TASK DESCRIPTION
Below are the entries. Transcribe exactly the lines from the one with "54: (480, 160)" through the one with "71: (401, 250)", ends included, and leave out all others.

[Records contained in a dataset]
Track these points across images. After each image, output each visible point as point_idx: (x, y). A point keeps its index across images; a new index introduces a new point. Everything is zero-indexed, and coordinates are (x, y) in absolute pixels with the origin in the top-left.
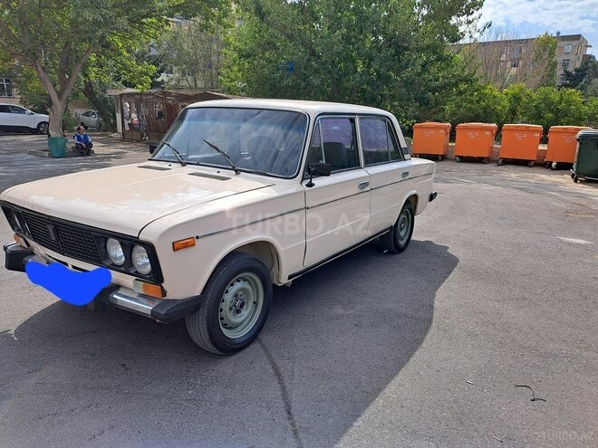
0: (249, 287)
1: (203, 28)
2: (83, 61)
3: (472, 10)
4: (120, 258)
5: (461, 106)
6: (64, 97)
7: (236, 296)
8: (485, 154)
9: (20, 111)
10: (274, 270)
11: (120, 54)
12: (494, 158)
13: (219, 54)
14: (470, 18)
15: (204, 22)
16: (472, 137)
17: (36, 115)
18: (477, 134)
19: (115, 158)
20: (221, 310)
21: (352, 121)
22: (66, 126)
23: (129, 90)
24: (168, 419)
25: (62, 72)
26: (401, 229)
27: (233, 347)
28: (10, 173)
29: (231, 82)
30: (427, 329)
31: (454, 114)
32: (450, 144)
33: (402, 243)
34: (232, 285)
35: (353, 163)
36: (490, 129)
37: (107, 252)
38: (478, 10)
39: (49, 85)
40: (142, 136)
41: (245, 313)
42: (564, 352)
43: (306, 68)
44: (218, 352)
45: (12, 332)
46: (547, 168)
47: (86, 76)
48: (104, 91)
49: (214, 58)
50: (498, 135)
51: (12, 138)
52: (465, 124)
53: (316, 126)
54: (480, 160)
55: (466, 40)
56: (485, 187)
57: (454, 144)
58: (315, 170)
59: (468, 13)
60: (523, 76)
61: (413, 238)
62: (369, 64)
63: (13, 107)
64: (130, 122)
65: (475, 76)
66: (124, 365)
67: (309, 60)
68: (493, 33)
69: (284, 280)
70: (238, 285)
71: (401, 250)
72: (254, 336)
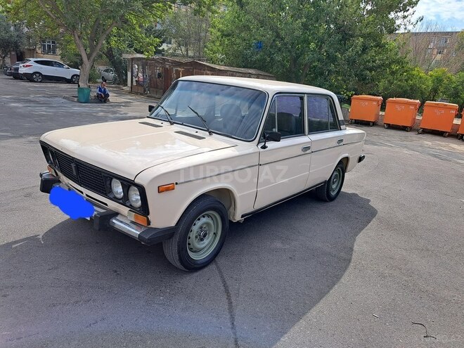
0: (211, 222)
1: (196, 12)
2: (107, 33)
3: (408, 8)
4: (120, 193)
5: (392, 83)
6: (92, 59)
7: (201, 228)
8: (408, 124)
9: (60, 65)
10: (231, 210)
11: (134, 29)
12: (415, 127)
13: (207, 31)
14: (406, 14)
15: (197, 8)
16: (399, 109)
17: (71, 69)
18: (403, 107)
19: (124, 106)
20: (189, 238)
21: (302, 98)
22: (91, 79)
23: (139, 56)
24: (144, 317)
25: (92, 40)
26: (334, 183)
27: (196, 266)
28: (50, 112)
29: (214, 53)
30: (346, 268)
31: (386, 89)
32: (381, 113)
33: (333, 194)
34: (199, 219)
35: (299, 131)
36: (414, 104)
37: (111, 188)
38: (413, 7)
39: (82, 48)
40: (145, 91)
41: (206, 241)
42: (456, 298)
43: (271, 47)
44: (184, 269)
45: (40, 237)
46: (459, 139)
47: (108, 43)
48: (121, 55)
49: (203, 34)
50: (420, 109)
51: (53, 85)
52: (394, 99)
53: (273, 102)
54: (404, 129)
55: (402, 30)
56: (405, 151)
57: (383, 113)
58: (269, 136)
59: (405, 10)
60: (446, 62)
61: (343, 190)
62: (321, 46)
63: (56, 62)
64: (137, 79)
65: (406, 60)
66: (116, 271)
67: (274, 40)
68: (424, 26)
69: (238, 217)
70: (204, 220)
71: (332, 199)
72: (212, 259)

* * *

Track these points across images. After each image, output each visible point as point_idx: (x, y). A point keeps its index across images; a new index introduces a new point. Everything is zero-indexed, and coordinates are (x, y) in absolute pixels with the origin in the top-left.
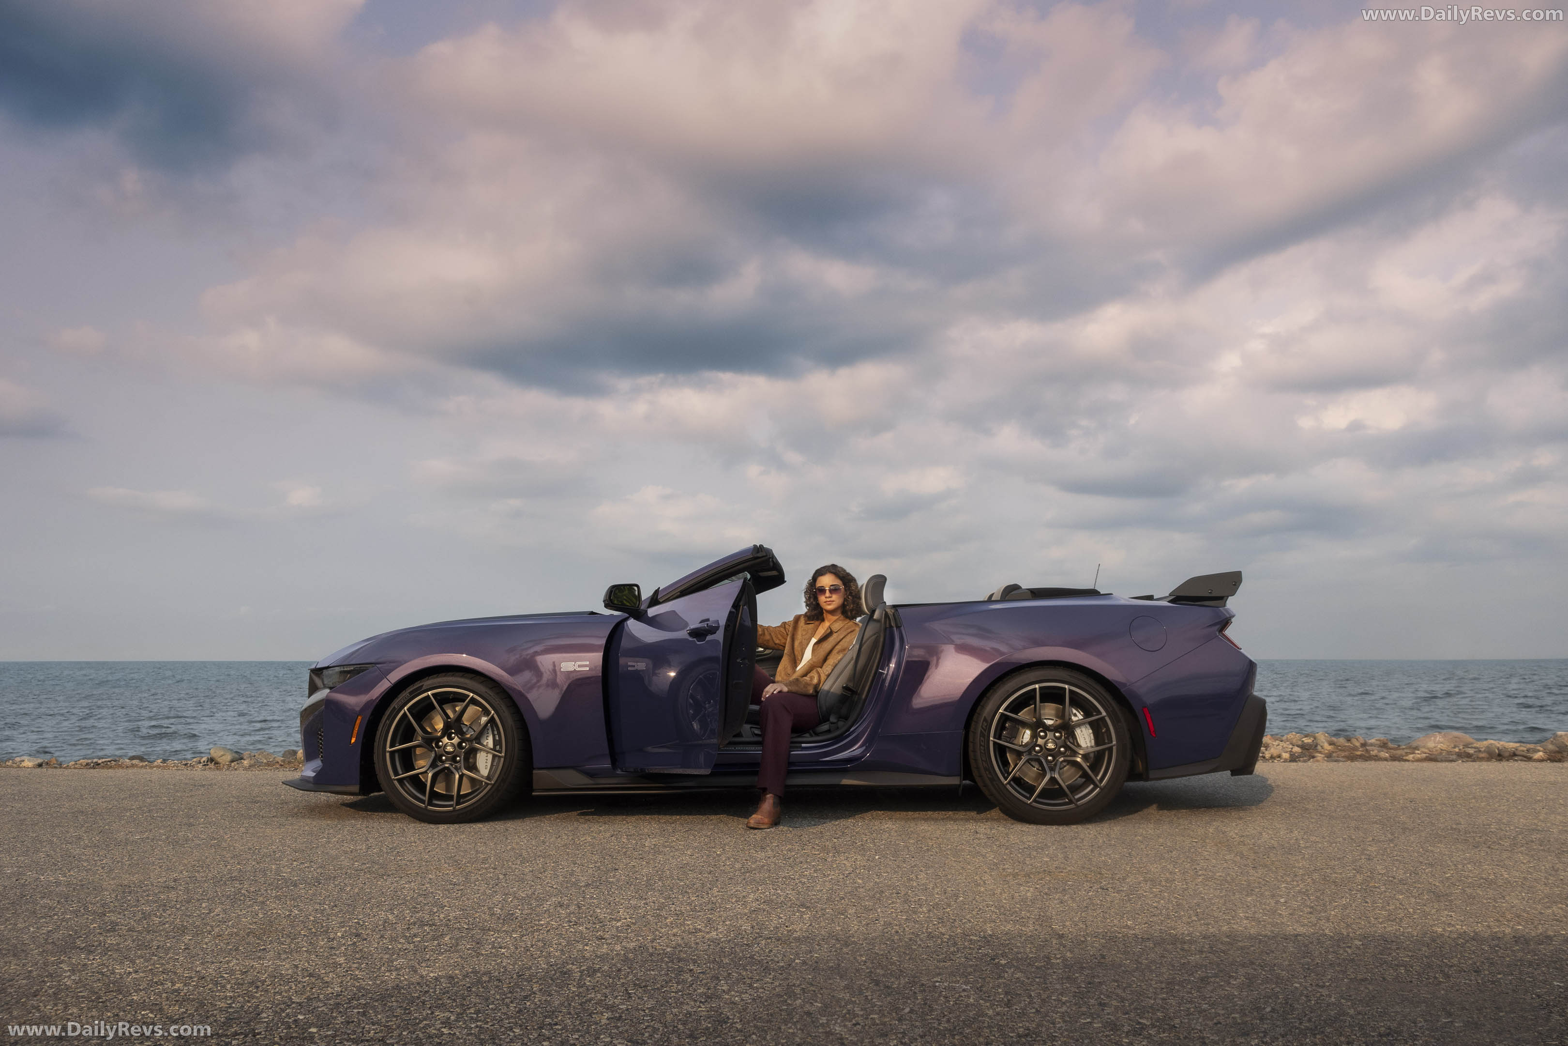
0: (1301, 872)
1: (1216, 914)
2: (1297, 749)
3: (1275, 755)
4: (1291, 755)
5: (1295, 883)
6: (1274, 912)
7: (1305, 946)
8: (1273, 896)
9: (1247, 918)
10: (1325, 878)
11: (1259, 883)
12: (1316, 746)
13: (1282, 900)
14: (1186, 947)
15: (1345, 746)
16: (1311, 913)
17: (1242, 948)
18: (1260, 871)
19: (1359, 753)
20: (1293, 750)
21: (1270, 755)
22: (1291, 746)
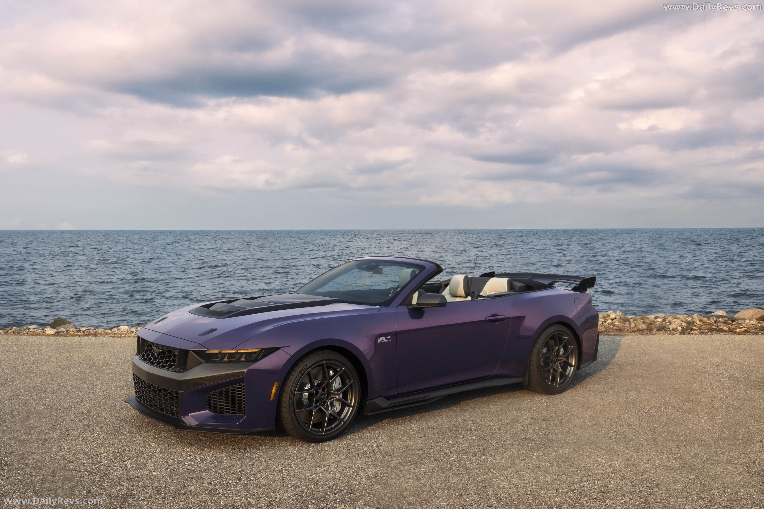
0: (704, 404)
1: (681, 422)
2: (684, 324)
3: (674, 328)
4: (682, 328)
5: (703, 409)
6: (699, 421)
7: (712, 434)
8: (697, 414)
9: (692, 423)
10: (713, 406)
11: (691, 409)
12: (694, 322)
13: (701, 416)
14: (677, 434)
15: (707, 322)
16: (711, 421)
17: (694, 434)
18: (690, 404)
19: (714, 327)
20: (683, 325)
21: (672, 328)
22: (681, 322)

REPLY
54: (480, 160)
55: (466, 40)
56: (485, 187)
57: (454, 144)
58: (315, 170)
59: (468, 13)
60: (523, 76)
61: (413, 238)
62: (369, 64)
63: (13, 107)
64: (130, 122)
65: (475, 76)
66: (124, 365)
67: (309, 60)
68: (493, 33)
69: (284, 280)
70: (238, 285)
71: (401, 250)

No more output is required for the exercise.